►
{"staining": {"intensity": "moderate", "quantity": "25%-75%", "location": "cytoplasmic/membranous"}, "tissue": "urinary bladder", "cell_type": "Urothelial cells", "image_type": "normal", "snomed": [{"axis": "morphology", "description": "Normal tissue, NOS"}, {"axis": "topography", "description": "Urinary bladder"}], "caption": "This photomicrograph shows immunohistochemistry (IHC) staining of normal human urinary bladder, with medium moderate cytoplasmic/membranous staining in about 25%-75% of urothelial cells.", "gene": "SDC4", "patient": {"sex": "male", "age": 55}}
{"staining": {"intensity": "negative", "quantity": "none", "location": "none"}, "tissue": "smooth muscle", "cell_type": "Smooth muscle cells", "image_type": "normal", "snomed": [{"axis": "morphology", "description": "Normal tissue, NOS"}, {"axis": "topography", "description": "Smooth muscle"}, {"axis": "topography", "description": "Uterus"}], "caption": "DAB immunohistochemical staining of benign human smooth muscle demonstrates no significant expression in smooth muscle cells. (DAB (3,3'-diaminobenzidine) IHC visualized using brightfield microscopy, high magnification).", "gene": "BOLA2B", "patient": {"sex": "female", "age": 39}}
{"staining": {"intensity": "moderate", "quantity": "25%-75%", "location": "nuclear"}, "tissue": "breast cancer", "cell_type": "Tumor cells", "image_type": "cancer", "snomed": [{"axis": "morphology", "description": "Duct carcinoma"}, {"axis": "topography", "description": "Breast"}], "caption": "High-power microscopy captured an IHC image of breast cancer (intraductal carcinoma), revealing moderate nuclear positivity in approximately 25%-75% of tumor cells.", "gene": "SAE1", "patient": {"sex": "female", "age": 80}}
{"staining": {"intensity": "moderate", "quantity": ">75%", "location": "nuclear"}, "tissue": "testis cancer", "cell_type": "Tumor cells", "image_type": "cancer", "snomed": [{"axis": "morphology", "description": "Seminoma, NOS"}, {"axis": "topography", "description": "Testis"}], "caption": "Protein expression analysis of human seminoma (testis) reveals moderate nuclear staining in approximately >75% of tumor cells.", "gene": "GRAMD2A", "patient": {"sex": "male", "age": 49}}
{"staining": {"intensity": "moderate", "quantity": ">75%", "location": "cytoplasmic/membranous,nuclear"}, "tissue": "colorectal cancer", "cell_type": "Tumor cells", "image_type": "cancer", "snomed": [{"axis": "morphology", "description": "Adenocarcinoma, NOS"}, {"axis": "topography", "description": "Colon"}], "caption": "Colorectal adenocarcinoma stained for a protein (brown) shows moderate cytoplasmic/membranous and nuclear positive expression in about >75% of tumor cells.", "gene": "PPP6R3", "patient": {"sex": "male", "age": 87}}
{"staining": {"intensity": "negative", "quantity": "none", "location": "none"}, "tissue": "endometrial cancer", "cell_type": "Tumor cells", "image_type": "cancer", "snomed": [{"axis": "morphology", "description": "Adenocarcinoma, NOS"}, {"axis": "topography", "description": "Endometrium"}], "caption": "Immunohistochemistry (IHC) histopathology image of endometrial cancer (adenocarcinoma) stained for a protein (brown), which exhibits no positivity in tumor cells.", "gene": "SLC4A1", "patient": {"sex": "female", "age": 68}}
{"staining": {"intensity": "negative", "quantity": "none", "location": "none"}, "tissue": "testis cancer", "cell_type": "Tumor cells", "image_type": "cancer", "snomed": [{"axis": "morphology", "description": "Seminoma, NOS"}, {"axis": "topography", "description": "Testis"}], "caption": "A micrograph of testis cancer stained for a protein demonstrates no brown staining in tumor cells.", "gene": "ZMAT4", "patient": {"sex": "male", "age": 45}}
◄
● What the exercise asks
Repeat the data above, word for word.

● Output below
{"staining": {"intensity": "moderate", "quantity": "25%-75%", "location": "cytoplasmic/membranous"}, "tissue": "urinary bladder", "cell_type": "Urothelial cells", "image_type": "normal", "snomed": [{"axis": "morphology", "description": "Normal tissue, NOS"}, {"axis": "topography", "description": "Urinary bladder"}], "caption": "This photomicrograph shows immunohistochemistry (IHC) staining of normal human urinary bladder, with medium moderate cytoplasmic/membranous staining in about 25%-75% of urothelial cells.", "gene": "SDC4", "patient": {"sex": "male", "age": 55}}
{"staining": {"intensity": "negative", "quantity": "none", "location": "none"}, "tissue": "smooth muscle", "cell_type": "Smooth muscle cells", "image_type": "normal", "snomed": [{"axis": "morphology", "description": "Normal tissue, NOS"}, {"axis": "topography", "description": "Smooth muscle"}, {"axis": "topography", "description": "Uterus"}], "caption": "DAB immunohistochemical staining of benign human smooth muscle demonstrates no significant expression in smooth muscle cells. (DAB (3,3'-diaminobenzidine) IHC visualized using brightfield microscopy, high magnification).", "gene": "BOLA2B", "patient": {"sex": "female", "age": 39}}
{"staining": {"intensity": "moderate", "quantity": "25%-75%", "location": "nuclear"}, "tissue": "breast cancer", "cell_type": "Tumor cells", "image_type": "cancer", "snomed": [{"axis": "morphology", "description": "Duct carcinoma"}, {"axis": "topography", "description": "Breast"}], "caption": "High-power microscopy captured an IHC image of breast cancer (intraductal carcinoma), revealing moderate nuclear positivity in approximately 25%-75% of tumor cells.", "gene": "SAE1", "patient": {"sex": "female", "age": 80}}
{"staining": {"intensity": "moderate", "quantity": ">75%", "location": "nuclear"}, "tissue": "testis cancer", "cell_type": "Tumor cells", "image_type": "cancer", "snomed": [{"axis": "morphology", "description": "Seminoma, NOS"}, {"axis": "topography", "description": "Testis"}], "caption": "Protein expression analysis of human seminoma (testis) reveals moderate nuclear staining in approximately >75% of tumor cells.", "gene": "GRAMD2A", "patient": {"sex": "male", "age": 49}}
{"staining": {"intensity": "moderate", "quantity": ">75%", "location": "cytoplasmic/membranous,nuclear"}, "tissue": "colorectal cancer", "cell_type": "Tumor cells", "image_type": "cancer", "snomed": [{"axis": "morphology", "description": "Adenocarcinoma, NOS"}, {"axis": "topography", "description": "Colon"}], "caption": "Colorectal adenocarcinoma stained for a protein (brown) shows moderate cytoplasmic/membranous and nuclear positive expression in about >75% of tumor cells.", "gene": "PPP6R3", "patient": {"sex": "male", "age": 87}}
{"staining": {"intensity": "negative", "quantity": "none", "location": "none"}, "tissue": "endometrial cancer", "cell_type": "Tumor cells", "image_type": "cancer", "snomed": [{"axis": "morphology", "description": "Adenocarcinoma, NOS"}, {"axis": "topography", "description": "Endometrium"}], "caption": "Immunohistochemistry (IHC) histopathology image of endometrial cancer (adenocarcinoma) stained for a protein (brown), which exhibits no positivity in tumor cells.", "gene": "SLC4A1", "patient": {"sex": "female", "age": 68}}
{"staining": {"intensity": "negative", "quantity": "none", "location": "none"}, "tissue": "testis cancer", "cell_type": "Tumor cells", "image_type": "cancer", "snomed": [{"axis": "morphology", "description": "Seminoma, NOS"}, {"axis": "topography", "description": "Testis"}], "caption": "A micrograph of testis cancer stained for a protein demonstrates no brown staining in tumor cells.", "gene": "ZMAT4", "patient": {"sex": "male", "age": 45}}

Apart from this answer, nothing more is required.